A Different Perspective: Factoring Compliance Benefits
Ottenheimer from Inrupt shared a different view of the matter and warned that compliance benefits are not being factored in.
“The greater bottleneck risk for organizations ends up being found in areas with an absence of robust compliance regulations to prevent data misuse, abuse, and exposure, which can lead to severe consequences, including breaches, identity theft, financial fraud, and reputational damage,” Ottenheimer said.
“We can’t just optimize for availability without also recognizing bottlenecks that are caused by failing at privacy.”
Ottenheimer explained that while compliance regulations may introduce certain bottlenecks in availability, they ultimately play the opposite role in removing even greater bottlenecks by safeguarding data privacy, security, and integrity.
“If you think of security as integrity, then data-driven decision-making without integrity sounds crazy. It’s more a question of how we balance privacy against knowledge.

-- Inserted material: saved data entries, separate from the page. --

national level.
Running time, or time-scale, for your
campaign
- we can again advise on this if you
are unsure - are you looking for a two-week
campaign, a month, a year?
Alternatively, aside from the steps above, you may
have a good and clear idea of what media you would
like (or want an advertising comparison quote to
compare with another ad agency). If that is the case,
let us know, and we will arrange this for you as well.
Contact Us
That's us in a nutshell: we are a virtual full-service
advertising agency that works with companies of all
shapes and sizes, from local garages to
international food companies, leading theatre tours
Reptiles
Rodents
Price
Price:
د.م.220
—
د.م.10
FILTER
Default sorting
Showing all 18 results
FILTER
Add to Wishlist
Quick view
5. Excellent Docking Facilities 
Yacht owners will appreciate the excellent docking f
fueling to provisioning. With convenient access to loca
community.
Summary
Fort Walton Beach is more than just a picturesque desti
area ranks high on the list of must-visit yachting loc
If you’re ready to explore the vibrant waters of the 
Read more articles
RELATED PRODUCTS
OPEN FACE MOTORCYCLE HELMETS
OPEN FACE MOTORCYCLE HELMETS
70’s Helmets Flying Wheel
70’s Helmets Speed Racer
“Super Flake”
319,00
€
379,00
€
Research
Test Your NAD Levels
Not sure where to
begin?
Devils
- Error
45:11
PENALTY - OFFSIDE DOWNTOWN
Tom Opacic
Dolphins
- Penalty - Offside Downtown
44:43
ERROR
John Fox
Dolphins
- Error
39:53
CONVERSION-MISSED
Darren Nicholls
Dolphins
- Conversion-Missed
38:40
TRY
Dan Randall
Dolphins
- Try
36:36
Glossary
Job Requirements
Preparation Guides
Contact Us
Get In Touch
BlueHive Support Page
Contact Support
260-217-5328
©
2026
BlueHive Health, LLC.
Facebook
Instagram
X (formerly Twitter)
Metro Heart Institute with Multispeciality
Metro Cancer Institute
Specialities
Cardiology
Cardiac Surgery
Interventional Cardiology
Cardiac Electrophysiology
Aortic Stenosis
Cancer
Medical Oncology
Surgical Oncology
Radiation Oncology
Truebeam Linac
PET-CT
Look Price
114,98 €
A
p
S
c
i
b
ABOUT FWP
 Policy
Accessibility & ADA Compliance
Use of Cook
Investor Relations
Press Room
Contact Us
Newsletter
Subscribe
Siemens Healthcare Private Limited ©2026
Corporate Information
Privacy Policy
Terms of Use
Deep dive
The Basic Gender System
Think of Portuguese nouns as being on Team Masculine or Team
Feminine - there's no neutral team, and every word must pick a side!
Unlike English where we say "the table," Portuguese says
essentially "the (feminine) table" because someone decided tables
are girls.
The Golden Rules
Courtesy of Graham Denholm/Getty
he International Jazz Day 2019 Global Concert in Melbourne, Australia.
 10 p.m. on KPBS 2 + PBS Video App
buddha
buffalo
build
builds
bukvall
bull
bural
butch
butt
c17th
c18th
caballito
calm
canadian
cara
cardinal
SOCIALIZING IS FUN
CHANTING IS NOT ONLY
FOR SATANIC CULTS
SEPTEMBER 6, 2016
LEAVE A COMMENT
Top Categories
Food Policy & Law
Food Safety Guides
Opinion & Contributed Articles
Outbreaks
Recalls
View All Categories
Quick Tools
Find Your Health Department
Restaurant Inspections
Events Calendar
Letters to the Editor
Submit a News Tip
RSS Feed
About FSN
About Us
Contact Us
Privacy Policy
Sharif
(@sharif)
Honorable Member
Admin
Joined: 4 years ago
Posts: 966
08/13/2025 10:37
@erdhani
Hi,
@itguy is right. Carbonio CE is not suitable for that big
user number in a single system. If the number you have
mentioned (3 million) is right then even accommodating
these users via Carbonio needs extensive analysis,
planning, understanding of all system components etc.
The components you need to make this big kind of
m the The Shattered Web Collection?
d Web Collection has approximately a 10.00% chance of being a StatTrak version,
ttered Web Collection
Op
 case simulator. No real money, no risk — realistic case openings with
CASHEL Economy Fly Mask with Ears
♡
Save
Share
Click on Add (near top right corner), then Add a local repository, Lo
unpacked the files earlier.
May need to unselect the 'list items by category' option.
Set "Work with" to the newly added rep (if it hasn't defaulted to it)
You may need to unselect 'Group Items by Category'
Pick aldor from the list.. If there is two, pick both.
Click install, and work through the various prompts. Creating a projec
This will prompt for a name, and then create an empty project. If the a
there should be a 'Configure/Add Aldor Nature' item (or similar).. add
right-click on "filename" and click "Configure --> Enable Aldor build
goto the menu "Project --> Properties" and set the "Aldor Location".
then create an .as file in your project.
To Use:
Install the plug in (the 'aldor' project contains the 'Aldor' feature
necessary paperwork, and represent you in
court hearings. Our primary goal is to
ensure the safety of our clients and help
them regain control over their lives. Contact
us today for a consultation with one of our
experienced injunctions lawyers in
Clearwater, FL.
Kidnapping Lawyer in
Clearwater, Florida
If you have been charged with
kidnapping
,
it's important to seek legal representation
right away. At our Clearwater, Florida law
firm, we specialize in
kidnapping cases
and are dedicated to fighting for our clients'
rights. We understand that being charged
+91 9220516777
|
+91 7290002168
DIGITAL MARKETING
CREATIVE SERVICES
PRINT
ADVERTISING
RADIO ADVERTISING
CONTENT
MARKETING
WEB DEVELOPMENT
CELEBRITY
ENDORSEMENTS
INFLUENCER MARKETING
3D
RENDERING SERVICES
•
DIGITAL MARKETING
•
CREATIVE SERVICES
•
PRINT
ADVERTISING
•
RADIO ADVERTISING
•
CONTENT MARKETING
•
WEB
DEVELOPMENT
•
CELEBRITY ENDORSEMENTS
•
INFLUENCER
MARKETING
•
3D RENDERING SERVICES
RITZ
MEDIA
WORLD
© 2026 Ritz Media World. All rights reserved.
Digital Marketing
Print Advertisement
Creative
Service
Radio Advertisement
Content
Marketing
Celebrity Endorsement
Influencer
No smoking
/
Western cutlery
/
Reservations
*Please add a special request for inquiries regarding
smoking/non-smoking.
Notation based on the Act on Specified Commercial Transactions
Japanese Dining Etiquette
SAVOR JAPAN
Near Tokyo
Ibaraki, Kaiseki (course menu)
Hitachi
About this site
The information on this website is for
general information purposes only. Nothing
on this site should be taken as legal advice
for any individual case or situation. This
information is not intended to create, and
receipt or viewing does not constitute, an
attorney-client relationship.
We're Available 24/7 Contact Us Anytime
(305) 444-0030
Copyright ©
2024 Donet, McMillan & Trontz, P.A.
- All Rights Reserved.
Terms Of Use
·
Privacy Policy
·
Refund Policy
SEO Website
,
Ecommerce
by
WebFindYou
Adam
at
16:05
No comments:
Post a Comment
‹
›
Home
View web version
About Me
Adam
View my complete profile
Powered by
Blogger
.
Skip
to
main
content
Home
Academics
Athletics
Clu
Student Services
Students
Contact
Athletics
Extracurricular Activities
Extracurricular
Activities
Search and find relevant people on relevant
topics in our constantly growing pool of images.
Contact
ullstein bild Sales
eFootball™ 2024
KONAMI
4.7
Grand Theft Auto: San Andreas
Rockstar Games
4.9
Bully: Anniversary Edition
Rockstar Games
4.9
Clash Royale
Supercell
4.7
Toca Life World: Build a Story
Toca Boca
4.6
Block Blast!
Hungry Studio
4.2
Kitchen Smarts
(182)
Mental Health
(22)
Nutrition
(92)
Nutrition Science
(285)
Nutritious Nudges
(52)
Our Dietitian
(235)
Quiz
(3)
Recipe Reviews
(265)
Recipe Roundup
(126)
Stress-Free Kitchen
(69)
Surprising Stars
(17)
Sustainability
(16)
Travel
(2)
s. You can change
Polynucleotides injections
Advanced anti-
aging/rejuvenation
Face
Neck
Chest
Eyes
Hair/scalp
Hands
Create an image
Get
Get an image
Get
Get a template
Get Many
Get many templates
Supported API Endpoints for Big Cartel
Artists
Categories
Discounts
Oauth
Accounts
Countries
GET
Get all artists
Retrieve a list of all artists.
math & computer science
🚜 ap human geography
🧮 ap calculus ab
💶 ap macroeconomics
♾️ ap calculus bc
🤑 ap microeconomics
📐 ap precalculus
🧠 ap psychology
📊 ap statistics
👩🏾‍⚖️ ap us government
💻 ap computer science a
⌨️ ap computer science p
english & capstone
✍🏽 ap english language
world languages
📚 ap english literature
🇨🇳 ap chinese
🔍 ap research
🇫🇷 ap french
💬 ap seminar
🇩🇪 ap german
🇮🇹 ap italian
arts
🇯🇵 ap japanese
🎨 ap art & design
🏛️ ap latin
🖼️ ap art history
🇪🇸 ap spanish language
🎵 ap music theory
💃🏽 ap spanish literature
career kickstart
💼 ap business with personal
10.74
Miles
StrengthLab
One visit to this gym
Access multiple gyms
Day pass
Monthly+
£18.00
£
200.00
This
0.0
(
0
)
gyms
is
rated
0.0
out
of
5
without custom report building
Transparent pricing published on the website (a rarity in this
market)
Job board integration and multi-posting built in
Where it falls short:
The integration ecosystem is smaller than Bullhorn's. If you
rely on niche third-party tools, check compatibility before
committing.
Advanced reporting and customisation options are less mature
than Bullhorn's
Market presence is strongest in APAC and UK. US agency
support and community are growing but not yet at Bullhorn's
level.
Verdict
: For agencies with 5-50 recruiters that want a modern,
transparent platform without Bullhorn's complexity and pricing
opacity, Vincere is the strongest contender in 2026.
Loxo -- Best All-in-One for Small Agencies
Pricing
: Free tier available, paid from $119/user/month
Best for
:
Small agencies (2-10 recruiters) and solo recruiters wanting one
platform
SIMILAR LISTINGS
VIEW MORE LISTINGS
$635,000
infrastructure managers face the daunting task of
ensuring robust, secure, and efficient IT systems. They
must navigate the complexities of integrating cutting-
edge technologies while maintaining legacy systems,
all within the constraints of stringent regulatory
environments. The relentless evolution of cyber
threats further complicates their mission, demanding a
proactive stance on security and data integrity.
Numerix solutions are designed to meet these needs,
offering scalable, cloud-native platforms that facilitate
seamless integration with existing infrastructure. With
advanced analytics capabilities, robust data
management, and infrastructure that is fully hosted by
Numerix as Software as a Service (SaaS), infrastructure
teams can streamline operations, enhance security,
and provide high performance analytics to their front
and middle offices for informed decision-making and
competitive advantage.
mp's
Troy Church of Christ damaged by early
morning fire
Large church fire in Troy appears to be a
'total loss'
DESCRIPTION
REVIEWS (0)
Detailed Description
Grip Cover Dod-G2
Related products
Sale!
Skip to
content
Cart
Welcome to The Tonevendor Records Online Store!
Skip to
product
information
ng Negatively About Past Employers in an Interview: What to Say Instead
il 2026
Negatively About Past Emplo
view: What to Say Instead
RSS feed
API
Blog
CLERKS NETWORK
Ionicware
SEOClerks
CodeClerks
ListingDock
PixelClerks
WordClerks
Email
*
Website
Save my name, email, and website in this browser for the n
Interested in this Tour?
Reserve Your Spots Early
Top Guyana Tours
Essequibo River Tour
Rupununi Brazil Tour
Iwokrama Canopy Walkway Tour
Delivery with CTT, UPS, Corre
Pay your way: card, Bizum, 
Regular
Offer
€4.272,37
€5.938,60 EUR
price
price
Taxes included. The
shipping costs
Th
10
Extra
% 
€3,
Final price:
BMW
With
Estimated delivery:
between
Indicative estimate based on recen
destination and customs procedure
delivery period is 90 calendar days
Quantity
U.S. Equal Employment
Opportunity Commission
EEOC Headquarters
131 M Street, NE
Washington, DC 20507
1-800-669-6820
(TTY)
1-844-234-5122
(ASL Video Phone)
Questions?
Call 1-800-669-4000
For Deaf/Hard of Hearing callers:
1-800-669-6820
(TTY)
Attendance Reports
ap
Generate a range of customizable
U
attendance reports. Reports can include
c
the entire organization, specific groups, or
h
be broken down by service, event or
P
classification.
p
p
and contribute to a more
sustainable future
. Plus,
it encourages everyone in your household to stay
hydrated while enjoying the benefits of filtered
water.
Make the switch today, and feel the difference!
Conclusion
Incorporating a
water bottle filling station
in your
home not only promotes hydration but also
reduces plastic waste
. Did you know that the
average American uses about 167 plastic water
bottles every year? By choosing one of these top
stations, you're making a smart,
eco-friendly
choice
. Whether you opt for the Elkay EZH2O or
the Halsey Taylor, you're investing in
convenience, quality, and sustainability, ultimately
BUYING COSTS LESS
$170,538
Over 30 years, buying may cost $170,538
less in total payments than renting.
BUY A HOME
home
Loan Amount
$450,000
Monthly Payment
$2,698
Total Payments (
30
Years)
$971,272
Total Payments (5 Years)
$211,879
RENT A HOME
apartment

“The world builds its best systems when it is directed towards values that constrain it against optimizing in dangerous and unhealthy directions. In that sense, compliance is the mother of innovation.”
The Bottom Line
Our data-driven world thrives on accessible, actionable information. Yet, a critical gap exists between the desire for data-fueled decision-making and the reality for many businesses. The challenges organizations face in accessing and leveraging valuable data are serious.
Studies reveal a troubling truth. A vast majority of workers grapple with obtaining sensitive data within a reasonable timeframe. This sluggish access creates a bottleneck, hindering productivity and innovation.
Fragmented data storage, existing in isolated silos, creates access hurdles. Additionally, complex compliance regulations add another layer of difficulty, further impeding data utilization.
While solutions exist, restricted access to critical information has a ripple effect. Businesses miss out on opportunities, and the development of essential technologies, like AI, grinds to a halt.
To overcome challenges and bridge the data accessibility gap techniques like pseudonymization can anonymize sensitive data, facilitating secure access without compromising privacy. Furthermore, encryption and tokenization offer a powerful one-two punch. They ensure data security in the age of AI, allowing businesses to leverage this transformative technology with confidence.
The path forward is clear. By embracing modern security practices, streamlining compliance procedures, and fostering a data-driven culture, businesses can unlock the true potential of their information assets. This will allow them to navigate the data-driven future with confidence, leaving the days of data inaccessibility behind.